Cela dit, avant d’aller plus loin dans cette hypothèse, l’euro est-il vraiment, comme on l’affirme couramment, « surévalué » ? Cela est-il même possible, dans un marché devenu aussi libre que celui des changes pour les grandes devises convertibles, depuis qu’elles peuvent flotter sans limites les unes par rapport aux autres ?
En effet, en cas de divergence entre la valeur authentique et le cours du marché d’une monnaie, les arbitrages de place devraient corriger en temps réel les écarts momentanés. Dans cette optique, le Conseil d’analyse économique (CAE), qui conseille le premier ministre, Manuel Valls, s’interrogeait, dans une étude présentée en janvier (« L’euro dans la guerre des monnaies »), sur la réalité de cette surévaluation et la possibilité d’une fiction.
Abandon de souveraineté
Sans compter que Mario Draghi n’est pas seul sur l’échiquier monétaire mondial. Il a notamment comme partenaire Janet Yellen, présidente de la Réserve fédérale (Fed, banque centrale américaine).
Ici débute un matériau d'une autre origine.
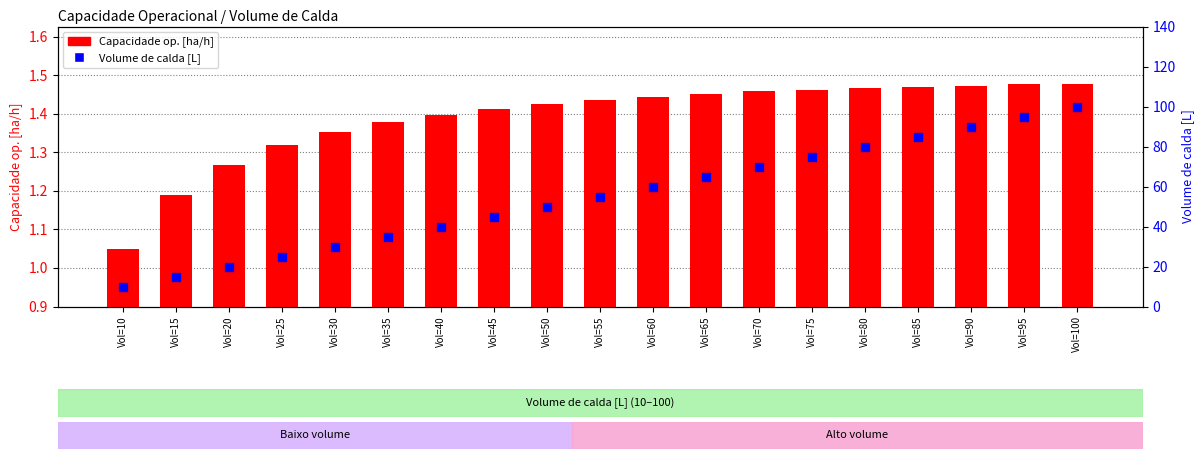

What is the total value across all series at Vol=35?

36.4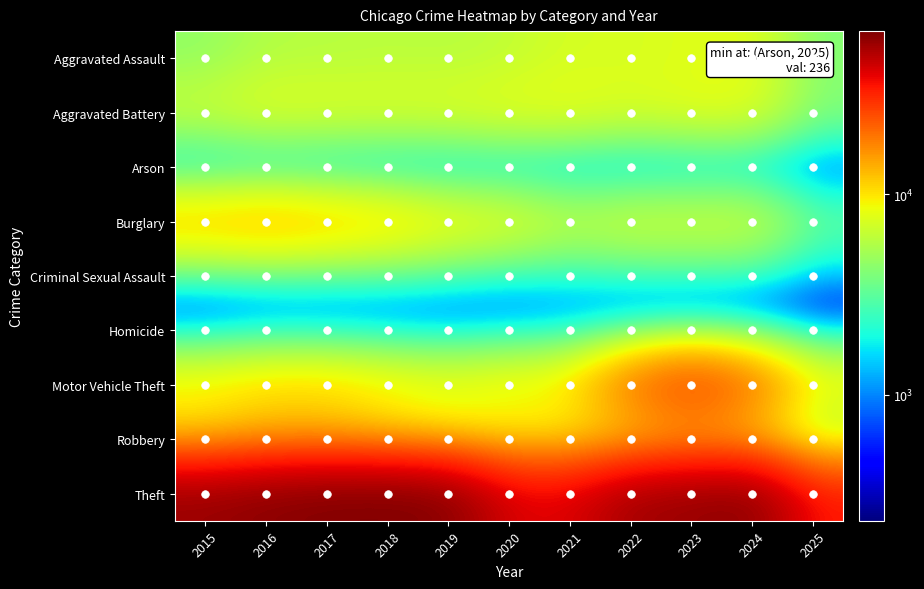

What is the smallest value displayed?

236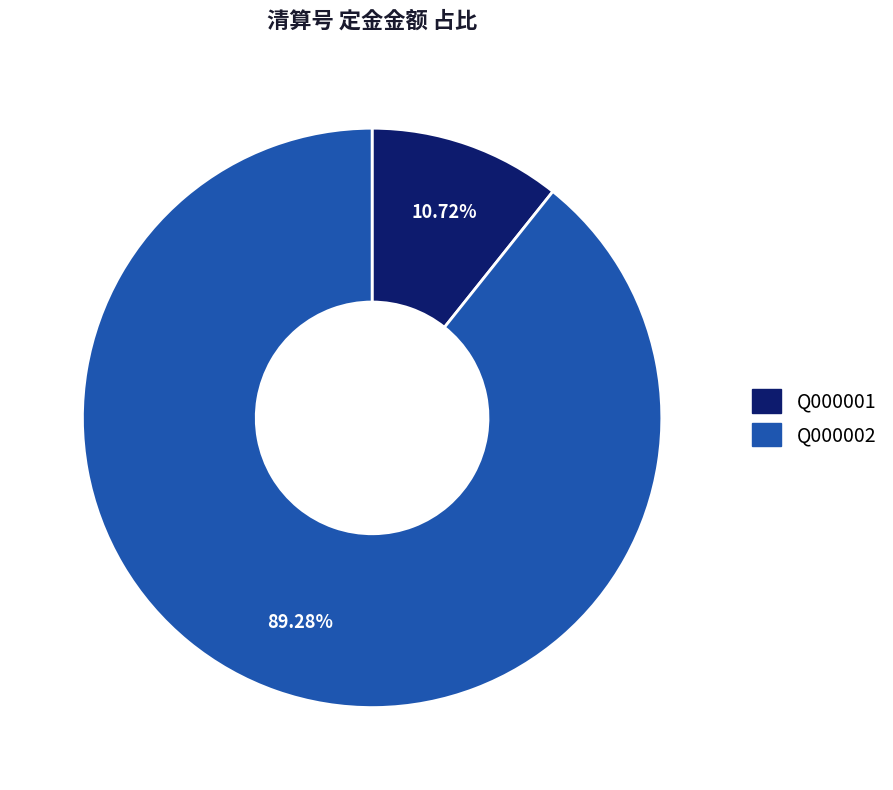

Is the sum of Q000002 and Q000001 greater than half?

Yes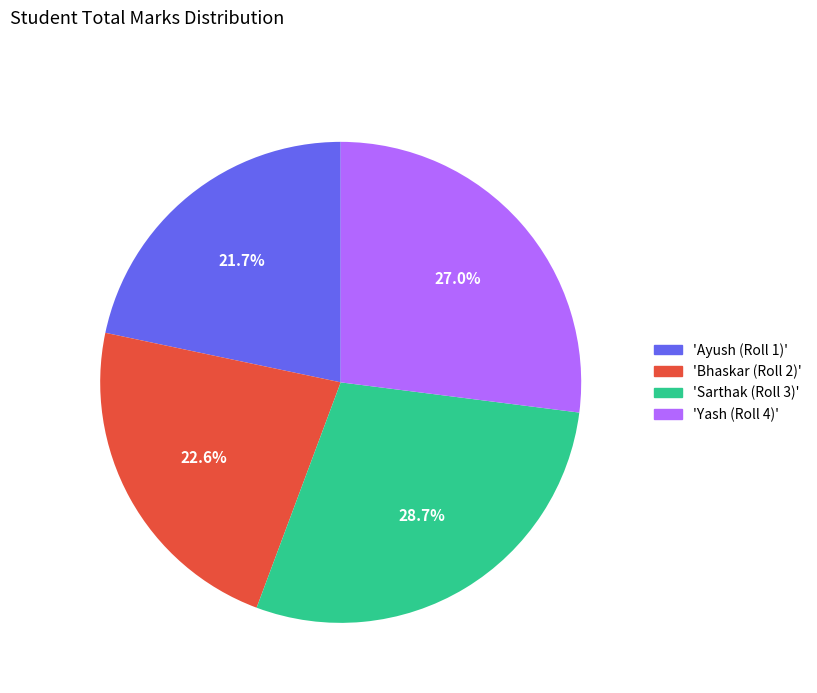

Count the number of slices in the pie.

4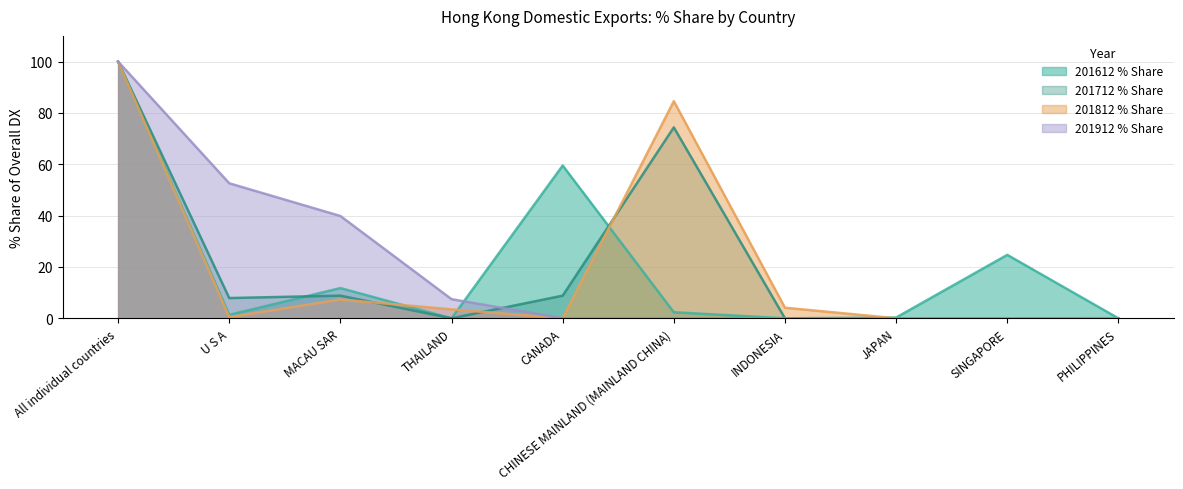

What is the label of the 1st point from the right?

PHILIPPINES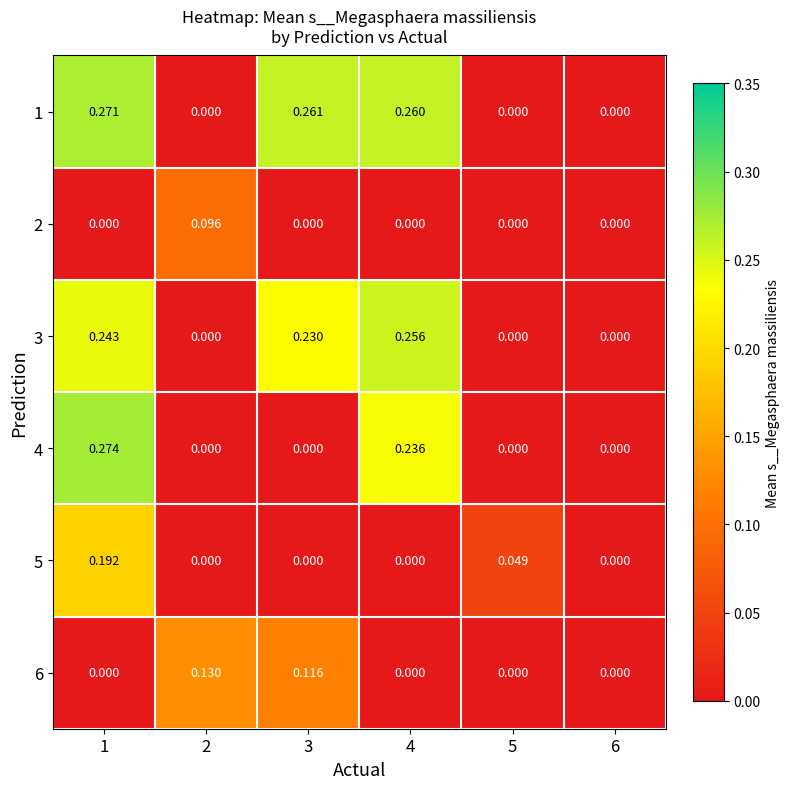

How many series are shown in this chart?

6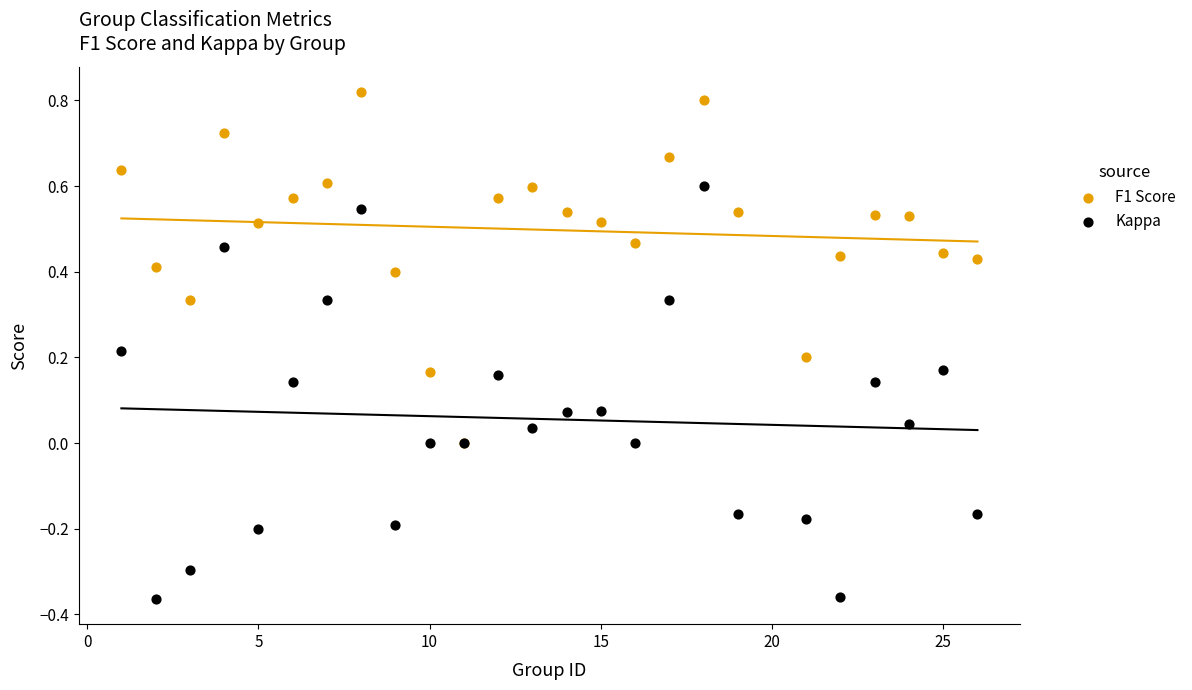

What are all the series names shown in the legend?

F1 Score, Kappa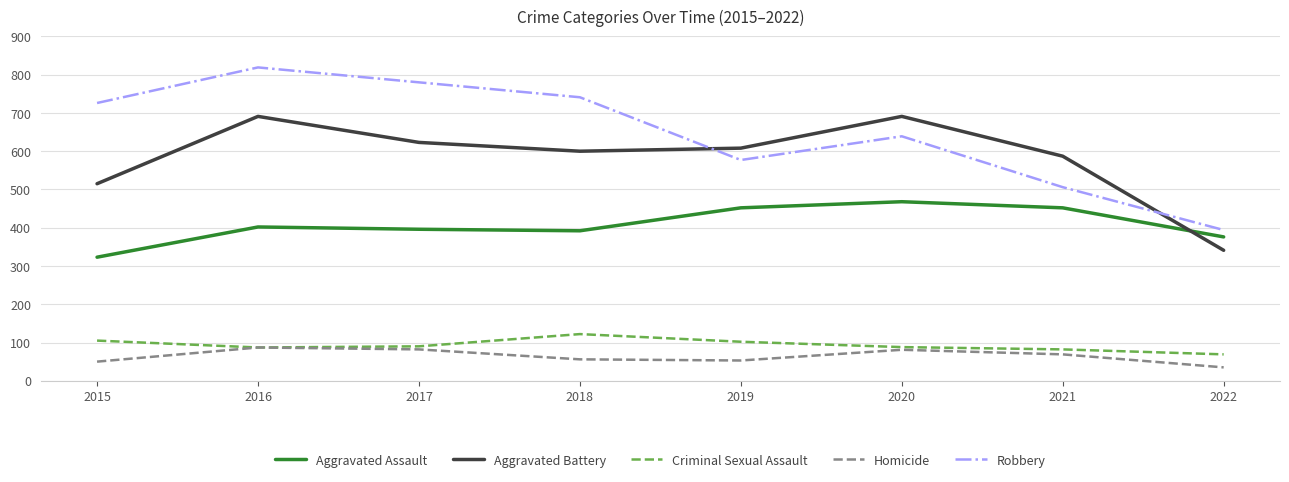

Which category has the lowest value in the Robbery series?

2022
On imagine mal celle-ci rester inerte face à une dépréciation de l’euro. A savoir, de son point de vue, une appréciation du dollar, qui aurait pour effet de rendre moins compétitifs les produits américains à l’exportation.
Une telle évolution ne pourrait que contribuer à accroître le déséquilibre de la balance américaine des transactions courantes et rendre ainsi les Etats-Unis encore plus dépendants, pour son financement, des dollars détenus par les banques centrales asiatiques.
D’où pour l’euro un autre face-à-face, cette fois-ci avec le yuan chinois, pour l’instant arrimé au dollar et qui, par ricochet, aurait à s’apprécier. Or, l’expérience prouve qu’il est difficile d’imposer contre son gré à Pékin sa politique de change, et notamment la réévaluation de sa monnaie.
Encore une fois, on peut mesurer combien la gestion de la parité externe de la monnaie unique échappe à ses tuteurs, dont la mission quasi exclusive est d’ailleurs de se consacrer à la maîtrise de la stabilité monétaire interne. Nous avons, en adoptant l’euro il y a quinze ans, abandonné notre souveraineté en matière de change, et nous devons nous en accommoder. Il ne peut donc y avoir de politique active de change de l’euro ; ni dépréciation ni dévaluation.
« Nationaliser » l’euro
La seule forme de dévaluation qui reste à notre portée – afin de rendre nos prix compétitifs – est celle de la dévaluation interne, c’est-à-dire la flexibilité des salaires à l’instar de ce que pratiquent l’Allemagne et le Royaume Uni où les commerces sont ouverts le dimanche, où le salaire minimum est très bas et où la durée minimale hebdomadaire de travail garantie peut tendre vers zéro avec le « zero hour contract »…
En définitive, l’euro apparaît comme le virus de l’Europe et entraîne celle-ci à sa perte ainsi qu’en témoignent l’ensemble des clignotants dans les pays dits périphériques de l’Allemagne (dont la France), que ce soit le chômage, dont la courbe ne s’inverse pas, la croissance, qui n’est jamais au rendez-vous, et les déficits publics, qui s’accroissent malgré les plans d’austérité, lesquels ne font d’ailleurs que contracter l’activité économique dans un cycle infernal.
Ne faut-il pas « sacrifier la monnaie » pour sauver l’économie, ainsi que cela se pratiquait antérieurement lorsque l’expansion se faisait désirer ? Dans le cas de l’euro, « sacrifier la monnaie » serait accepter qu’il s’érode par le biais d’un taux d’inflation raisonnable, afin de relancer la demande. Mais cela semble inacceptable pour nos partenaires allemands.
D’où, pour sauver l’économie de l’Europe et en premier lieu celle de la France, la nécessité de « nationaliser » l’euro, de le rebaptiser en « euro franc », et de pouvoir recourir par là à une politique de change autonome et active.
Bruno Moschetto est professeur de sciences économiques à Paris-I-Sorbonne et à HEC. Il est l’auteur de Tout savoir - ou presque - sur la face cachée de l’euro (2e édition), Arnaud Franel Editions, 2013.